Viewpoint: Love your heart, too
Andrew Akhaphong is a registered dietitian, precision nutrition sports coach and an ACTION certified personal trainer for Faribault Hy-Vee. He is a native of Farmington. He can be reached at email@example.com or 507-334-2085.
Roses are red. Violets are blue. Do not forget to love your heart too.
February is American Heart Month which is a good time to think about the facts of heart disease. Heart disease continues to rank at the top each year for chronic conditions in both men and women. It is a term that encompasses many conditions including but not limited to congestive heart failure, high cholesterol and atrial fibrillation.

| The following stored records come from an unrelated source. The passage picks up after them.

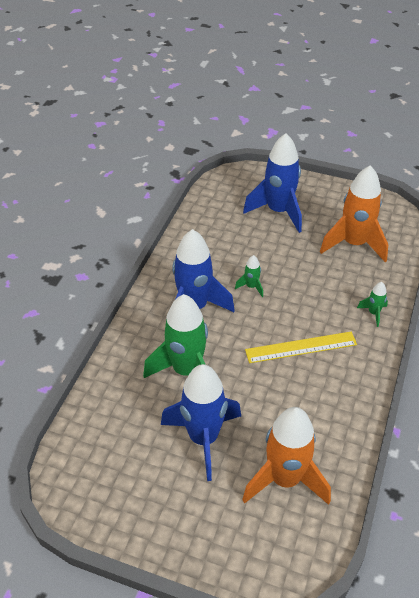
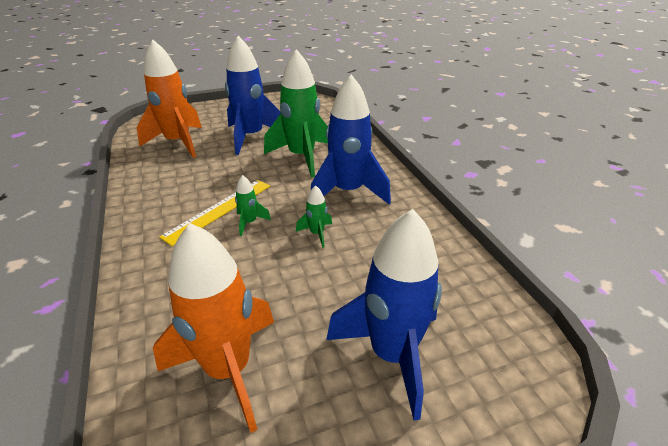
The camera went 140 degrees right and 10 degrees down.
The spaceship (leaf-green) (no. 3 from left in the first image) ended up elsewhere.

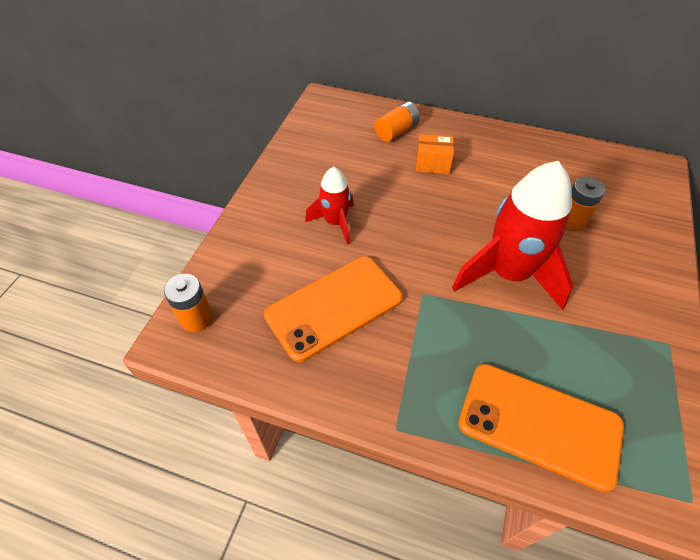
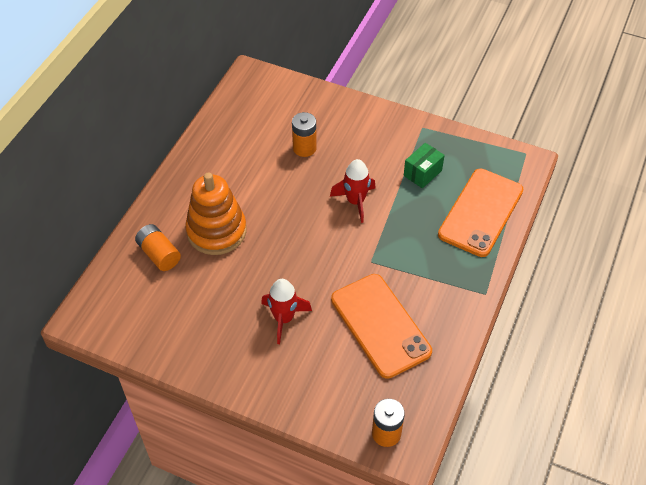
The camera went 85 degrees left and 0 degrees up.
Where the package (bright orange) stood, the ring stacker (bright orange) came to stand.
The size of the spaceship (red) (no. 2 from left) changed by a factor of 0.54.
The second view gained the package (leaf-green).

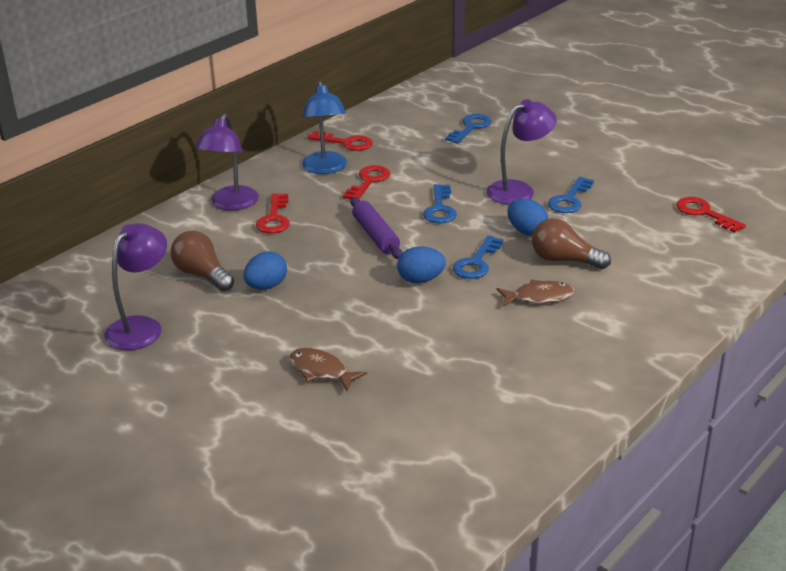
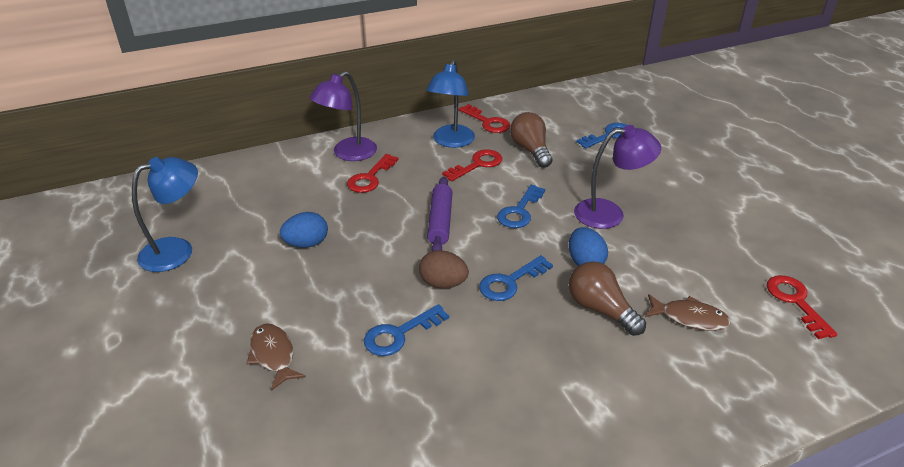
The camera went 25 degrees right and 5 degrees up.
The door key (blue) (no. 4 from left in the first image) ended up elsewhere.
What was the reading lamp (purple) (no. 1 from left) turned into the reading lamp (blue) (no. 1 from left).
The light bulb (dark brown) (no. 1 from left) ended up elsewhere.
What was the egg shape (blue) (no. 2 from left) turned into the egg shape (dark brown).
The fish figure (dark brown) (no. 2 from left) ended up elsewhere.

According to the U.S. Department of Health and Human Services, approximately 800,000 people pass due to heart disease each year. About 160,000 of these cases occur in people under 65 years of age.
There are many factors that play into heart disease such as genetics, environmental exposures and conditions like diabetes or kidney disease, but here are some tips to start taking preventive or management measures:
• Go to your dentist. Although research shows poor oral health does not cause heart disease directly, there is evidence that certain oral diseases, if left untreated, may cause problems such as septic embolism (stroke). Septic embolism is when bacteria collects in the blood vessels and eventually form a clot.
• Eat a heart-healthy diet. Research shows the DASH and Mediterranean diets are very effective in prevention. Both of these diets are very similar except the DASH recommends to watch your salt intake to no more than 2,300 mg (1 teaspoon) a day. Both of these diets state to limit saturated fats (solid at room temperature), ingredients with the terms "partially hydrogenated" or "hydrogenated", pre-packaged foods or baked goods, and fried foods. Incorporate more healthy fats such as nuts, canola, olive or even avocado. Consuming at least two or more 3-ounce portions of fatty fish a week like salmon or tuna may decrease your risk of heart disease because of their high omega-3 fatty acid content. Do not like eating fish? Try a burp-free fish oil supplement instead. Ask your doctor before beginning fish oil supplements if you are on a blood thinner like warfarin or Plavix. Increasing fiber intake from sources like fresh fruit and vegetables, whole grains or supplements like Metamucil is known to decrease heart disease risk by reducing our absorption of fat and cholesterol.
• Get active. According to the Mayo Clinic, at least 30 minutes of exercise each day can help reduce cholesterol and improve blood pressure. Briskly climb the stairs instead of using the elevator, do squats in-between folding laundry, or join your children in their favorite sport.
• Know the signs of a stroke. Think FAST (face drooping, arm weakness, slurred speech, and time to call 9-1-1).
When initiating a lifestyle change, consult with your doctor regarding new diets, exercise regimens, medications and supplements.